| 12345678910111213141516171819202122232425262728293031323334353637383940414243444546 |
- %!TEX root = write-math-ba-paper.tex
- \section{Introduction}
- On-line recognition makes use of the pen trajectory. One possible
- representation of the data is given as groups of sequences of tuples $(x, y, t)
- \in \mathbb{R}^3$, where each group represents a stroke, $(x, y)$ is the
- position of the pen on a canvas and $t$ is the time.
- % On-line data was used to classify handwritten natural language text in many
- % different variants. For example, the $\text{NPen}^{++}$ system classified
- % cursive handwriting into English words by using hidden Markov models and neural
- % networks~\cite{Manke1995}.
- % Several systems for mathematical symbol recognition with on-line data have been
- % described so far~\cite{Kosmala98,Mouchere2013}, but no standard test set
- % existed to compare the results of different classifiers for single-symbol
- % classification of mathematical symbols. The used symbols differed in most
- % papers. This is unfortunate as the choice of symbols is crucial for the top-$n$
- % error. For example, the symbols $o$, $O$, $\circ$ and $0$ are very similar and
- % systems which know all those classes will certainly have a higher top-$n$ error
- % than systems which only accept one of them. But not only the classes differed,
- % also the used data to train and test had to be collected by each author again.

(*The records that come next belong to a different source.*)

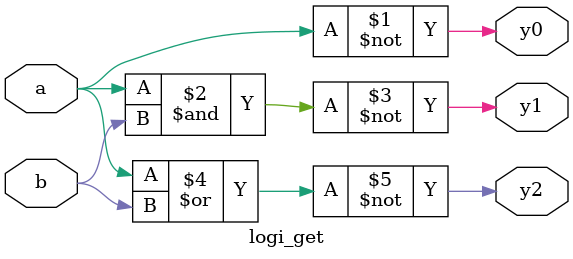
<source format=v>
`timescale 1ns / 1ps


module logi_get(
    input a,
    input b,
    output y0,
    output y1,
    output y2
);

    assign y0 = ~a;
    assign y1 = ~(a & b);
    assign y2 = ~(a | b);

endmodule


</source>
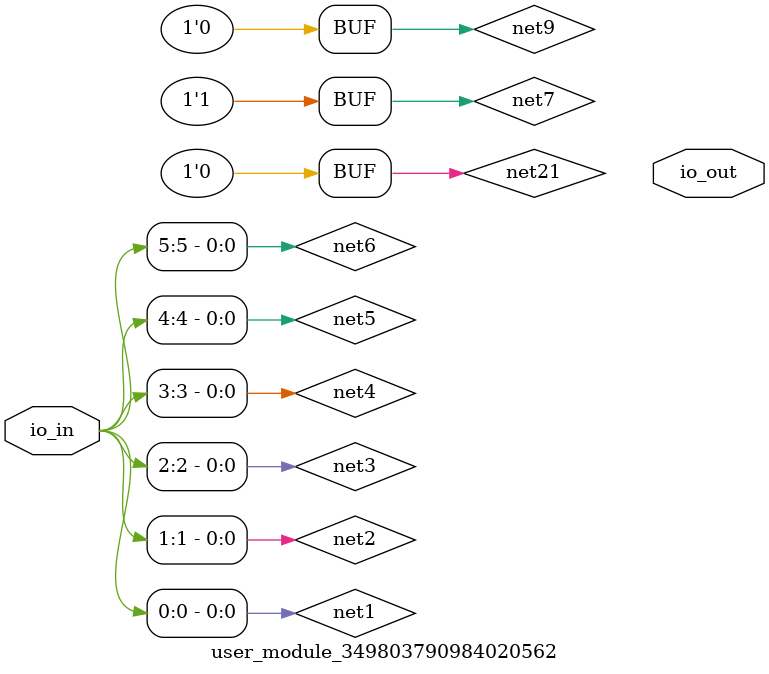
<source format=v>
/* Automatically generated from https://wokwi.com/projects/349803790984020562 */

`default_nettype none

module user_module_349803790984020562(
  input [7:0] io_in,
  output [7:0] io_out
);
  wire net1 = io_in[0];
  wire net2 = io_in[1];
  wire net3 = io_in[2];
  wire net4 = io_in[3];
  wire net5 = io_in[4];
  wire net6 = io_in[5];
  wire net7 = 1'b1;
  wire net8;
  wire net9 = 1'b0;
  wire net10;
  wire net11;
  wire net12;
  wire net13;
  wire net14;
  wire net15;
  wire net16;
  wire net17;
  wire net18;
  wire net19;
  wire net20;
  wire net21 = 1'b0;

  xor_cell gate11 (
    .a (net2),
    .b (net5),
    .out (net8)
  );
  xor_cell gate7 (
    .a (net8),
    .b (net10),
    .out (net11)
  );
  and_cell gate8 (
    .a (net8),
    .b (net10),
    .out (net12)
  );
  and_cell gate9 (
    .a (net2),
    .b (net5),
    .out (net13)
  );
  or_cell gate10 (
    .a (net12),
    .b (net13),
    .out (net14)
  );
  xor_cell gate1 (
    .a (net3),
    .b (net6),
    .out (net15)
  );
  xor_cell gate2 (
    .a (net15),
    .b (net14),
    .out (net16)
  );
  and_cell gate3 (
    .a (net15),
    .b (net14),
    .out (net17)
  );
  and_cell gate4 (
    .a (net3),
    .b (net6),
    .out (net18)
  );
  or_cell gate5 (
    .a (net17),
    .b (net18),
    .out (net19)
  );
  and_cell gate6 (
    .a (net1),
    .b (net4),
    .out (net10)
  );
  xor_cell gate12 (
    .a (net1),
    .b (net4),
    .out (net20)
  );
endmodule

</source>
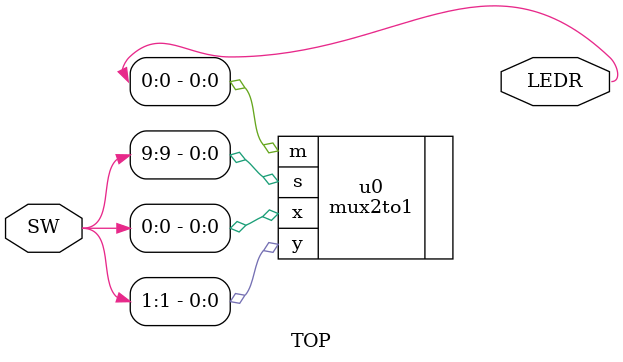
<source format=v>
module TOP(input [9:0]SW, output [9:0]LEDR);
    mux2to1 u0(
        .x(SW[0]),
        .y(SW[1]),
        .s(SW[9]),
        .m(LEDR[0])
        );
endmodule
</source>
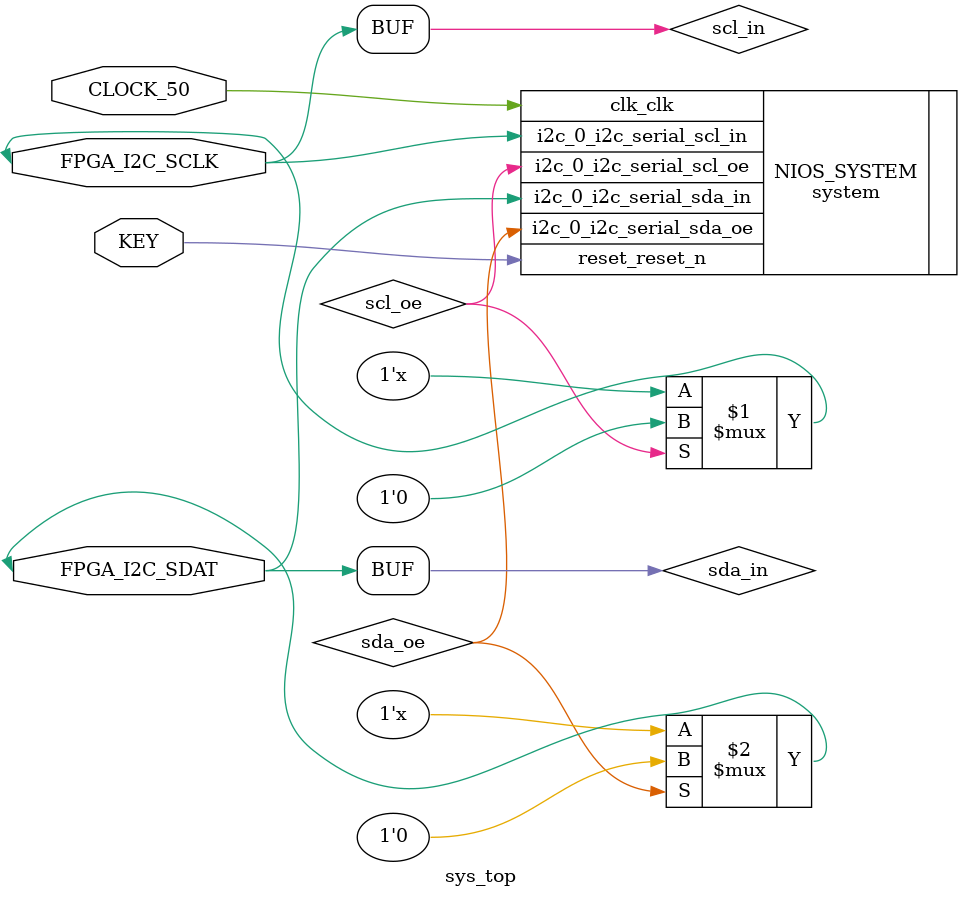
<source format=v>
module sys_top(
					input CLOCK_50,
					input [0:0] KEY,
					inout FPGA_I2C_SCLK,
					inout FPGA_I2C_SDAT);

	wire scl_in;
	wire sda_in;
	wire scl_oe;
	wire sda_oe;
	
	assign scl_in = FPGA_I2C_SCLK;
	assign sda_in = FPGA_I2C_SDAT;
	assign FPGA_I2C_SCLK = scl_oe ? 1'b0 : 1'bz;
	assign FPGA_I2C_SDAT = sda_oe ? 1'b0 : 1'bz;
					
	system NIOS_SYSTEM(
							 .clk_clk(CLOCK_50),                 //              clk.clk
							 .reset_reset_n(KEY[0]),    
							 .i2c_0_i2c_serial_sda_in(sda_in), // i2c_0_i2c_serial.sda_in
							 .i2c_0_i2c_serial_scl_in(scl_in), //                 .scl_in
							 .i2c_0_i2c_serial_sda_oe(sda_oe), //                 .sda_oe
							 .i2c_0_i2c_serial_scl_oe(scl_oe) //                 .scl_oe
							 );
		 
endmodule

</source>
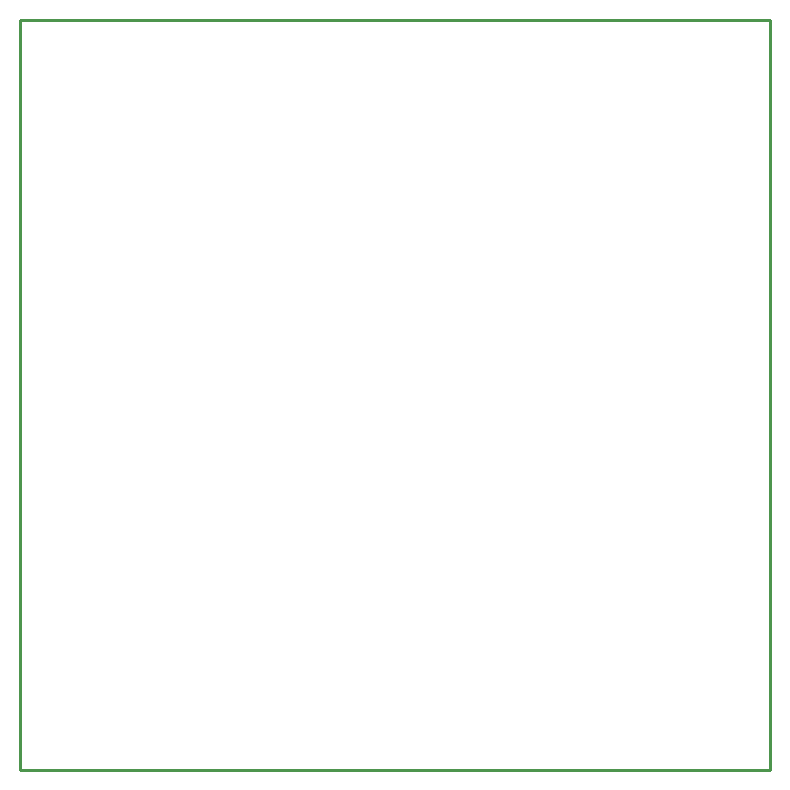
<source format=gko>
%TF.GenerationSoftware,KiCad,Pcbnew,9.0.6*%
%TF.CreationDate,2026-01-12T20:51:52-08:00*%
%TF.ProjectId,Board1,426f6172-6431-42e6-9b69-6361645f7063,rev?*%
%TF.SameCoordinates,Original*%
%TF.FileFunction,Profile,NP*%
%FSLAX46Y46*%
G04 Gerber Fmt 4.6, Leading zero omitted, Abs format (unit mm)*
G04 Created by KiCad (PCBNEW 9.0.6) date 2026-01-12 20:51:52*
%MOMM*%
%LPD*%
G01*
G04 APERTURE LIST*
%TA.AperFunction,Profile*%
%ADD10C,0.254000*%
%TD*%
G04 APERTURE END LIST*
D10*
X99970250Y-50014000D02*
X163470250Y-50014000D01*
X163470250Y-113514000D01*
X99970250Y-113514000D01*
X99970250Y-50014000D01*
M02*

</source>
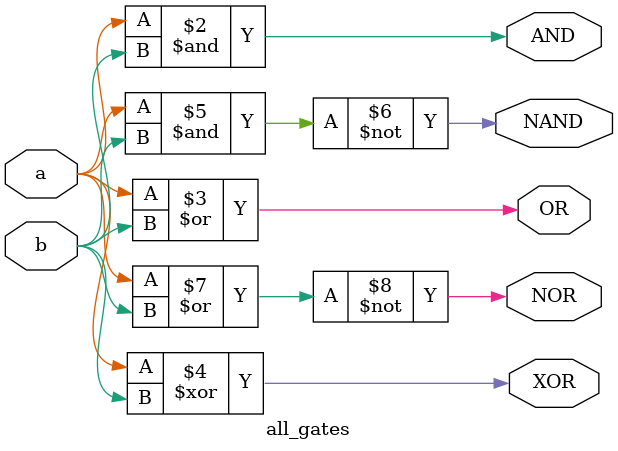
<source format=sv>
`timescale 1ns / 1ps

module all_gates(input a, b, 
                 output reg AND, OR, XOR, NAND,NOR);

  always @(*)
    begin
      AND = a & b;    // AND
      OR = a | b;    // OR
      XOR = a ^ b;    // XOR
      NAND = ~(a & b); // NAND
      NOR = ~(a | b); // NOR
    end

endmodule

</source>
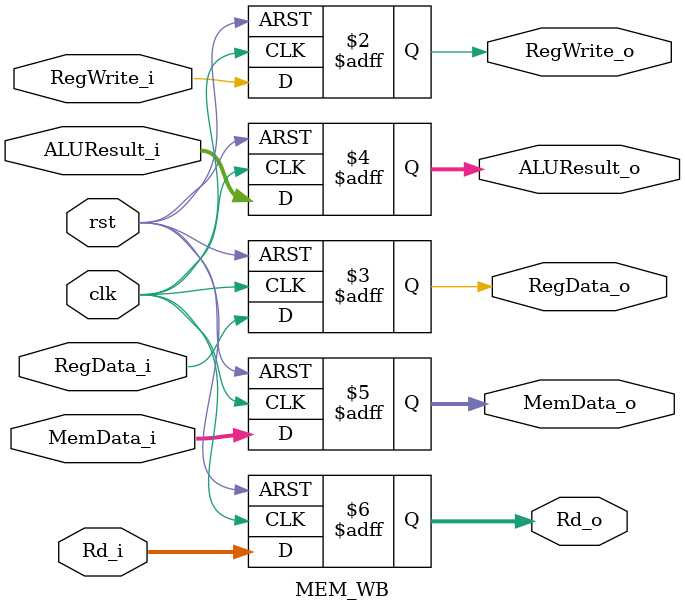
<source format=v>

module MEM_WB(RegWrite_i, RegWrite_o, 
              RegData_i, RegData_o, 
              ALUResult_i, ALUResult_o,
              MemData_i, MemData_o,
              Rd_i, Rd_o,
              clk, rst);
  
  input RegWrite_i;
  output reg RegWrite_o;
  input RegData_i;
  output reg RegData_o;
  input [31:0] ALUResult_i;
  output reg [31:0] ALUResult_o;
  input [31:0] MemData_i;
  output reg [31:0] MemData_o;
  input [4:0] Rd_i;
  output reg [4:0] Rd_o;
  input clk;
  input rst;
  
  always @(posedge clk or posedge rst)
  begin
    if (rst)
      begin
        RegWrite_o <= 0;
        RegData_o <= 0;
        ALUResult_o <= 32'h0000_0000;
        MemData_o <= 32'h0000_0000;
        Rd_o <= 5'b0_0000;
      end
    else
      begin
        RegWrite_o <= RegWrite_i;
        RegData_o <= RegData_i;
        ALUResult_o <= ALUResult_i;
        MemData_o <= MemData_i;
        Rd_o <= Rd_i;
      end
  end
  
endmodule
</source>
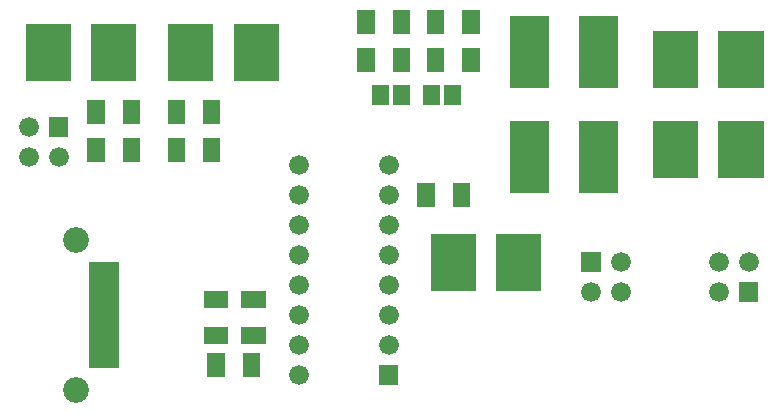
<source format=gbr>
G04 start of page 6 for group -4063 idx -4063 *
G04 Title: (unknown), componentmask *
G04 Creator: pcb 1.99z *
G04 CreationDate: Wed 27 Mar 2013 05:03:32 PM GMT UTC *
G04 For: nock *
G04 Format: Gerber/RS-274X *
G04 PCB-Dimensions (mil): 6000.00 5000.00 *
G04 PCB-Coordinate-Origin: lower left *
%MOIN*%
%FSLAX25Y25*%
%LNTOPMASK*%
%ADD43R,0.1290X0.1290*%
%ADD42R,0.0550X0.0550*%
%ADD41R,0.1510X0.1510*%
%ADD40R,0.0572X0.0572*%
%ADD39C,0.0001*%
%ADD38C,0.0660*%
%ADD37C,0.0860*%
G54D37*X160800Y287500D03*
Y237300D03*
G54D38*X235000Y312500D03*
Y302500D03*
Y292500D03*
Y282500D03*
Y272500D03*
Y262500D03*
Y252500D03*
Y242500D03*
G54D39*G36*
X151700Y328300D02*Y321700D01*
X158300D01*
Y328300D01*
X151700D01*
G37*
G54D38*X155000Y315000D03*
X145000Y325000D03*
Y315000D03*
G54D39*G36*
X261700Y245800D02*Y239200D01*
X268300D01*
Y245800D01*
X261700D01*
G37*
G54D38*X265000Y252500D03*
Y262500D03*
Y272500D03*
Y282500D03*
Y292500D03*
Y302500D03*
Y312500D03*
G54D39*G36*
X329200Y283300D02*Y276700D01*
X335800D01*
Y283300D01*
X329200D01*
G37*
G54D38*X342500Y280000D03*
X385000D03*
X375000D03*
X332500Y270000D03*
X342500D03*
G54D39*G36*
X381700Y273300D02*Y266700D01*
X388300D01*
Y273300D01*
X381700D01*
G37*
G54D38*X375000Y270000D03*
G54D40*X206120Y331181D02*Y328819D01*
Y318681D02*Y316319D01*
X194310Y331181D02*Y328819D01*
Y318681D02*Y316319D01*
X207500Y246871D02*Y244509D01*
X219310Y246871D02*Y244509D01*
X206319Y267500D02*X208681D01*
X206319Y255690D02*X208681D01*
X218819Y267500D02*X221181D01*
X218819Y255690D02*X221181D01*
G54D41*X199100Y352000D02*Y348000D01*
X220900Y352000D02*Y348000D01*
G54D42*X167950Y262400D02*X172250D01*
X167950Y267400D02*X172250D01*
X167950Y272400D02*X172250D01*
X167950Y277400D02*X172250D01*
X167950Y247400D02*X172250D01*
X167950Y252400D02*X172250D01*
X167950Y257400D02*X172250D01*
G54D40*X179310Y331181D02*Y328819D01*
Y318681D02*Y316319D01*
X167500Y331181D02*Y328819D01*
Y318681D02*Y316319D01*
G54D41*X151600Y352000D02*Y348000D01*
X173400Y352000D02*Y348000D01*
G54D40*X269310Y361181D02*Y358819D01*
X257500Y361181D02*Y358819D01*
X269310Y348681D02*Y346319D01*
X257500Y348681D02*Y346319D01*
X277500Y303681D02*Y301319D01*
X289310Y303681D02*Y301319D01*
X269310Y336083D02*Y335297D01*
X262224Y336083D02*Y335297D01*
X286396Y336083D02*Y335297D01*
X279310Y336083D02*Y335297D01*
G54D43*X312000Y320600D02*Y309400D01*
Y355600D02*Y344400D01*
G54D40*X292500Y348681D02*Y346319D01*
X280690Y348681D02*Y346319D01*
X292500Y361181D02*Y358819D01*
X280690Y361181D02*Y358819D01*
G54D41*X308400Y282000D02*Y278000D01*
X286600Y282000D02*Y278000D01*
G54D43*X335000Y320600D02*Y309400D01*
G54D41*X360700Y319500D02*Y315500D01*
X382500Y319500D02*Y315500D01*
G54D43*X335000Y355600D02*Y344400D01*
G54D41*X360700Y349500D02*Y345500D01*
X382500Y349500D02*Y345500D01*
M02*

</source>
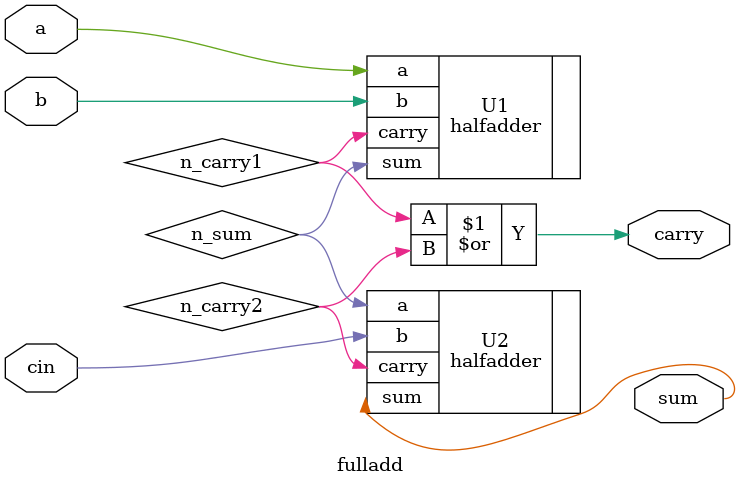
<source format=v>
module fulladd(
	input a, b, cin,
	output sum, carry
);
	wire n_sum, n_carry1, n_carry2;
	halfadder U1(.a(a), .b(b), .sum(n_sum), .carry(n_carry1));
	halfadder U2(.a(n_sum), .b(cin), .sum(sum), .carry(n_carry2));
	or(carry,n_carry1,n_carry2);
endmodule

</source>
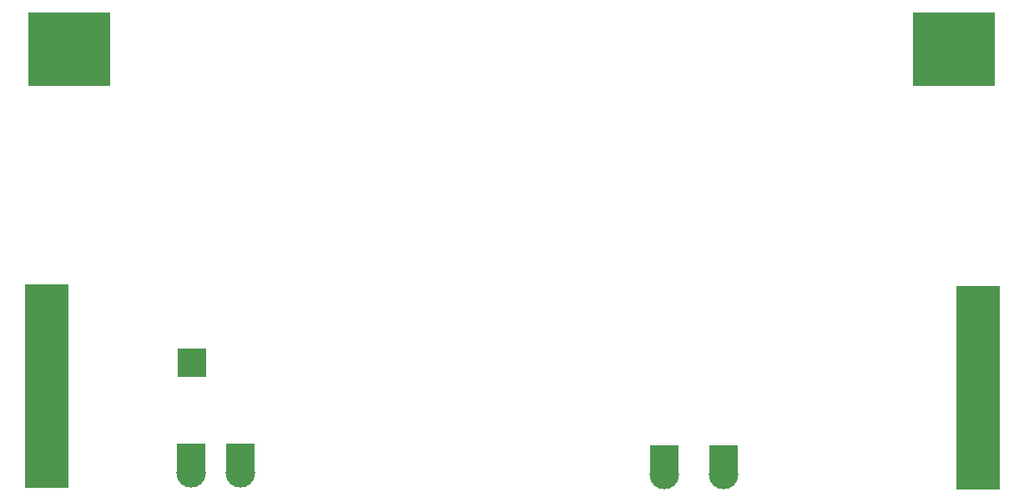
<source format=gtp>
G04*
G04 #@! TF.GenerationSoftware,Altium Limited,Altium Designer,21.0.8 (223)*
G04*
G04 Layer_Color=8421504*
%FSLAX44Y44*%
%MOMM*%
G71*
G04*
G04 #@! TF.SameCoordinates,403E8028-421C-4CEE-AC17-E54D717F3EFD*
G04*
G04*
G04 #@! TF.FilePolarity,Positive*
G04*
G01*
G75*
%ADD14R,3.0000X3.0000*%
%ADD15C,3.0000*%
%ADD16R,8.3250X7.5750*%
%ADD17R,4.5000X20.7000*%
D14*
X175750Y134250D02*
D03*
X715500Y35500D02*
D03*
X655000D02*
D03*
X175000Y37250D02*
D03*
X225000D02*
D03*
D15*
X715500Y20500D02*
D03*
X655000D02*
D03*
X175000Y22250D02*
D03*
X225000D02*
D03*
D16*
X949320Y452042D02*
D03*
X51125Y452625D02*
D03*
D17*
X28500Y110250D02*
D03*
X973250Y108140D02*
D03*
M02*

</source>
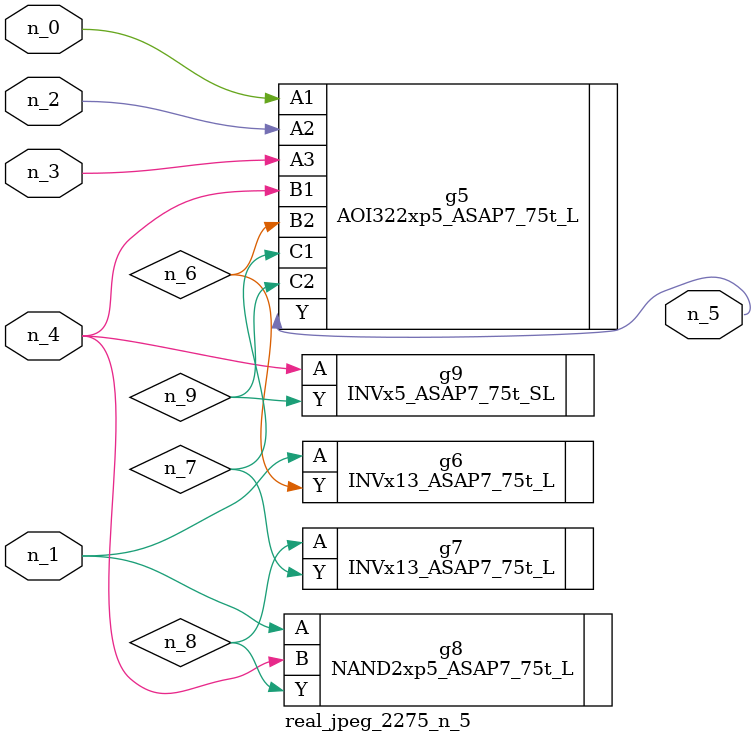
<source format=v>
module real_jpeg_2275_n_5 (n_4, n_0, n_1, n_2, n_3, n_5);

input n_4;
input n_0;
input n_1;
input n_2;
input n_3;

output n_5;

wire n_8;
wire n_6;
wire n_7;
wire n_9;

AOI322xp5_ASAP7_75t_L g5 ( 
.A1(n_0),
.A2(n_2),
.A3(n_3),
.B1(n_4),
.B2(n_6),
.C1(n_7),
.C2(n_9),
.Y(n_5)
);

INVx13_ASAP7_75t_L g6 ( 
.A(n_1),
.Y(n_6)
);

NAND2xp5_ASAP7_75t_L g8 ( 
.A(n_1),
.B(n_4),
.Y(n_8)
);

INVx5_ASAP7_75t_SL g9 ( 
.A(n_4),
.Y(n_9)
);

INVx13_ASAP7_75t_L g7 ( 
.A(n_8),
.Y(n_7)
);


endmodule
</source>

- \cite{Kirsch}~describes a system called Detexify which uses
- time warping to classify on-line handwritten symbols and reports a top-3 error
- of less than $\SI{10}{\percent}$ for a set of $\num{100}$~symbols. He did also
- recently publish his data on \url{https://github.com/kirel/detexify-data},
- which was collected by a crowdsourcing approach via
- \url{http://detexify.kirelabs.org}. Those recordings as well as some recordings
- which were collected by a similar approach via \url{http://write-math.com} were
- merged in a single data set, the labels were semi-automatically checked for
- correctness and used to train and evaluated different classifiers. A more
- detailed description of all used software, data and experiments is given
- in~\cite{Thoma:2014}.
- In this paper we present a baseline system for the classification of on-line
- handwriting into $369$ classes of which some are very similar. An optimized
- classifier was developed which has a $\SI{29.7}{\percent}$ relative improvement
- of the top-3 error. This was achieved by using better features and \gls{SLP}.
- The absolute improvements compared to the baseline of those changes will also
- be shown.
- In the following, we will give a general overview of the system design, give
- information about the used data and implementation, describe the algorithms
- we used to classify the data, report results of our experiments and present
- the optimized recognizer we created.
|